Russia is deploying covert fighters and "enormous propaganda" to prevent Ukraine holding a presidential election later this month, British Foreign Secretary William Hague said on Wednesday during a visit to Kiev.
If Moscow succeeds, it would be "a terrible blow to democracy," said Hague, who accused Russia of engineering an independence referendum in Ukraine's east this weekend to undermine the May 25 presidential poll.
"There should be no doubt that the Russian government is trying to orchestrate conflict and provocations in the east and south of Ukraine," Hague told a news conference after meeting Ukrainian leaders.
"The immediate goal is the disruption of elections on the 25th May, although they might also be trying to provide a pretext for intervention," he warned.
Hague said Ukrainian troops were not battling only pro-Russian separatists but also the same special forces Russia sent to Crimea before its annexation in March.
"It is clear that the leading elements of these forces, from their training, their equipment, their identical behaviour to the infiltrators in Crimea, are not simply pro-Russia forces, they have been Russia forces," he said.
At the same time, "there is an enormous propaganda effort underway, directed from Moscow," Hague said.
Russia's aim is to prevent Ukraine's presidential poll at all cost, he said.
He denounced the "unacceptable pressure to undermine those elections".
Western countries have thrown their full weight behind the election, seeing it as a key step to bringing political stability to Ukraine, where months of Kiev street protests forced the ouster of the country's pro-Kremlin president Viktor Yanukovych in February.

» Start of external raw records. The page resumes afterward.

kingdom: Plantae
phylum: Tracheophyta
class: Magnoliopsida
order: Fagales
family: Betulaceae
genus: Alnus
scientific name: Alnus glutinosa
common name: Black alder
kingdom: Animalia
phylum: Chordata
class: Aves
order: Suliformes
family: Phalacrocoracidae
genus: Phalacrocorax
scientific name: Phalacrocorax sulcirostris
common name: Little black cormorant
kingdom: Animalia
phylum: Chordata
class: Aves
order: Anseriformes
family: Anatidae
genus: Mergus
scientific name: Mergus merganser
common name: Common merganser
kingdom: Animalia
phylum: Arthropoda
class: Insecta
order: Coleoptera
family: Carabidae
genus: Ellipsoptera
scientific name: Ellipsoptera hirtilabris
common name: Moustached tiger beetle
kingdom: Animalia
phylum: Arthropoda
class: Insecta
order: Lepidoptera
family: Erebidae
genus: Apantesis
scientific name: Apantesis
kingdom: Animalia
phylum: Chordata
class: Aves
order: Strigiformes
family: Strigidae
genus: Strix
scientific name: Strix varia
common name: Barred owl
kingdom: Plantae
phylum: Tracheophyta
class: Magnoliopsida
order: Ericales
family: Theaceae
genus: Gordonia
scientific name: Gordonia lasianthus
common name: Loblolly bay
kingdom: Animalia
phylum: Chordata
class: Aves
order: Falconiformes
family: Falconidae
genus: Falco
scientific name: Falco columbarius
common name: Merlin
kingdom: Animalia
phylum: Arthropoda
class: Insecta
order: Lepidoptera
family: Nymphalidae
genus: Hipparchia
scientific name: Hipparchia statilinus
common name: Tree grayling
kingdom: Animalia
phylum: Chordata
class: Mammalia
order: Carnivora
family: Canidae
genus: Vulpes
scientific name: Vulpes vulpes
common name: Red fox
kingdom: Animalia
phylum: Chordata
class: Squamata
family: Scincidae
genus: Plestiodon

The pro-Russian separatists who seized more than a dozen towns in Ukraine's east following Crimea's annexation are planning an independence referendum on Sunday.
Hague said the referendum and the armed insurgency constituted interference from Moscow to prevent Ukraine's elections for a president, and some municipal authorities, going ahead.
He added: "A failure to hold those elections would be very serious.... That would be a terrible blow to democracy and, of course once postponed, who knows when they would be held."
He said Britain was working this week with its EU partners on more sanctions against Russia to pressure it to change course.
Kiev's Western backers, he said, "want de-escalation" through dialogue.
Russia denies it has any hand in Ukraine's eastern insurgency, claiming it is a spontaneous rejection of Kiev's authority.
President Vladimir Putin, though, last month dropped similar denials about sending Russian forces to Crimea, ultimately admitting they were present to "protect" the population ahead of the peninsula's annexation.